Exercícios.
(1) Transcreva do acórdão arbitral o trecho que começa em "1. Para fundamentar" e segue até "Abuso de poder.".
(2) Segundo o acórdão arbitral, em que dia foi apresentado o pedido de constituição do tribunal arbitral?

Acordam os Árbitros José Pedro Carvalho (Árbitro Presidente), Maria Cristina Aragão Seia e, Sofia Cardoso, designados pelo Conselho Deontológico do Centro de Arbitragem Administrativa para formarem Tribunal Arbitral:

 

 

I – RELATÓRIO

 

  1. No dia 02 de Fevereiro de 2016, A…, S.A., com o N.I.P.C. … e com sede em na avenida …, n"…, …, …-… …, apresentou pedido de constituição de tribunal arbitral, ao abrigo das disposições conjugadas dos artigos 2.º e 10.º do Decreto-Lei n.º 10/2011, de 20 de Janeiro, que aprovou o Regime Jurídico da Arbitragem em Matéria Tributária, com a redacção introduzida pelo artigo 228.º da Lei n.º 66-B/2012, de 31 de Dezembro (doravante, abreviadamente designado RJAT), visando a declaração de ilegalidade do acto de liquidação adicional de IRC n.º 2015…, relativa ao exercício do ano de 2011, da quantia de € 825.797,84, e da respetiva nota de compensação n.º 2015…, da qual resultou imposto a pagar no montante de € 93.110,62.

 

  1. Para fundamentar o seu pedido alega a Requerente, em síntese, que liquidação adicional enferma de:
  2. Erro nos pressupostos;
  3. Vício de fundamentação;
  4. Abuso de poder.

 

  1. No dia 04-02-2016, o pedido de constituição do tribunal arbitral foi aceite e automaticamente notificado à AT.

Linhas de dados.
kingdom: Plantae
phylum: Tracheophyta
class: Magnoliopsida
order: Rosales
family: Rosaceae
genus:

Respostas por tarefa.
(1)
1. Para fundamentar o seu pedido alega a Requerente, em síntese, que liquidação adicional enferma de:
  2. Erro nos pressupostos;
  3. Vício de fundamentação;
  4. Abuso de poder.

(2) No dia 2 de fevereiro de 2016.